Tae H. Kim

Date of Award


Document Type


Degree Name

Master of Science


Department of Aeronautics and Astronautics

First Advisor

Eric D. Swenson, PhD.


This study was a follow-up of a previous study where static deflection data of a joined-wing test article was collected from a series of experiments using a laser scanner and a laser tracker while the test articles were subjected to follower-forces. One of the goals of this study was to collect accurate experimental data which could be used to validate analytical methods, such as geometrically exact beam theory, which are used to predict the nonlinear response of joined-wings. The load application system used on the previous study was not able to provide a follower-force on the test articles, and therefore the loads were not representative of what the joined-wing would experience under more realistic loading conditions.
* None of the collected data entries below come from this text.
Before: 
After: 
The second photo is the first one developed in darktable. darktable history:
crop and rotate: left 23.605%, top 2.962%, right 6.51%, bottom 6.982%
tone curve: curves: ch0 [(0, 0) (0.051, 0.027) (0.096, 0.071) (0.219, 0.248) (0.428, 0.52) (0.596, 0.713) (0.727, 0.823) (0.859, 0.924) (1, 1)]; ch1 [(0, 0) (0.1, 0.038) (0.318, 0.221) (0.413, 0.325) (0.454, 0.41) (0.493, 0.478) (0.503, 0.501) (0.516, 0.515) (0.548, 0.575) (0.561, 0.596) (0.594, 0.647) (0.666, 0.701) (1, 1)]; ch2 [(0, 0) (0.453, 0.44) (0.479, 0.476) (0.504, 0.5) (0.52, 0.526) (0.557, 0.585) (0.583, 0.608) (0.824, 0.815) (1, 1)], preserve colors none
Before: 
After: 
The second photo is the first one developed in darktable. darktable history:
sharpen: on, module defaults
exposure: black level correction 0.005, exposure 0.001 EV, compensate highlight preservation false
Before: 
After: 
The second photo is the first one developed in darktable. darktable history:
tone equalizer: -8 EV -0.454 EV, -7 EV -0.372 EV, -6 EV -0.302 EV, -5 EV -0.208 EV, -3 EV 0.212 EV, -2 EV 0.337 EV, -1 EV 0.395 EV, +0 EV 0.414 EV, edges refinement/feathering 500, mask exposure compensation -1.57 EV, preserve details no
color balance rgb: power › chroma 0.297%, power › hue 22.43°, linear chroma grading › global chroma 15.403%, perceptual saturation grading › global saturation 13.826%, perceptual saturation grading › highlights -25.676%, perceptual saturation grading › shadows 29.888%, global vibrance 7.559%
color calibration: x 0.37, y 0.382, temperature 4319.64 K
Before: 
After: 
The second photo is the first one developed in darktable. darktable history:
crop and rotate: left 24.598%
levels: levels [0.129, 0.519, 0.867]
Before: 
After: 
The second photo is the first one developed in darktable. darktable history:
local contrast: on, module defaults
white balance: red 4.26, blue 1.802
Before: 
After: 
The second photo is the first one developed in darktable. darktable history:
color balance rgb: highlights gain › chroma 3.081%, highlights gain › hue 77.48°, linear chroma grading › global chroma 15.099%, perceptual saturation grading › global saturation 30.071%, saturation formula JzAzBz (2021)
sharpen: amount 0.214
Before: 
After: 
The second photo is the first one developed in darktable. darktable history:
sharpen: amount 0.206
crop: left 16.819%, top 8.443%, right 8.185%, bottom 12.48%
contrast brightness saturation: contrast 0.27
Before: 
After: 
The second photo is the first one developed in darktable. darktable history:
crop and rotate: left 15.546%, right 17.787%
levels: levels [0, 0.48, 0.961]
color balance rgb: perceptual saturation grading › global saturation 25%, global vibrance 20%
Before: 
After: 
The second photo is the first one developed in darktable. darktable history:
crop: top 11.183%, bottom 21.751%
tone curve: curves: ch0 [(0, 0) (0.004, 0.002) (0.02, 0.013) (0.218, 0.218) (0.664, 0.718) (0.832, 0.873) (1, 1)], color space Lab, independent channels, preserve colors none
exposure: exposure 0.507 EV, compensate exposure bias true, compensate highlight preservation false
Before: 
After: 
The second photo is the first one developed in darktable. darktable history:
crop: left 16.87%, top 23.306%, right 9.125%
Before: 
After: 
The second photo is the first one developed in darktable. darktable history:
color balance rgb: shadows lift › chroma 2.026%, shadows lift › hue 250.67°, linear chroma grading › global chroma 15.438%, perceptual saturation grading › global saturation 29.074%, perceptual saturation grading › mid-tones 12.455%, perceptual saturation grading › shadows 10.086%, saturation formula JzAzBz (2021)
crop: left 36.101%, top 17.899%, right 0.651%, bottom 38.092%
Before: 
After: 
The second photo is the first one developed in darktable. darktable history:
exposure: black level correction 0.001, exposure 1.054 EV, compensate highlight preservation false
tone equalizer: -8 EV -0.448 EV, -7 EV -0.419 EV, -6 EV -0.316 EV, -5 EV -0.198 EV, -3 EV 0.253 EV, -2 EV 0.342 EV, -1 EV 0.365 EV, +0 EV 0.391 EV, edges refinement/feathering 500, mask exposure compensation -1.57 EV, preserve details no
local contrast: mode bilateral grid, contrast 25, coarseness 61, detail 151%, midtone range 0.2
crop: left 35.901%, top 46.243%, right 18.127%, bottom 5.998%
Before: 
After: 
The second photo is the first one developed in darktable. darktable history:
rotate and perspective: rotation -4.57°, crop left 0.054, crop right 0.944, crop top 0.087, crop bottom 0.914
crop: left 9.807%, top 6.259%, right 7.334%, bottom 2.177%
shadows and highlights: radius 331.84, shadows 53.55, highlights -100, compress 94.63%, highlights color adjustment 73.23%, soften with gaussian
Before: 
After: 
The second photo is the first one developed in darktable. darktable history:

The test articles used for the experiments are the qualification model and the joined-wing model. The qualification model is simply a thin aluminum beam, which is 72 in long, 8 in wide, and 0.5 in thick, and the joined-wing model is made up of two aluminum beams, which are similar in dimension to the qualification model and are joined at the tip. The qualification model was used mainly for validating the experimental procedures in preparation for the actual experiment on the joined-wing model. The deflection data of the test articles were collected using a laser tracker, and some of the measurement locations were chosen for easy comparison with the results from the previous study. The experimental data is compared to the results obtained using finite element analysis to determine how close the finite element analysis predictions are to the actual data.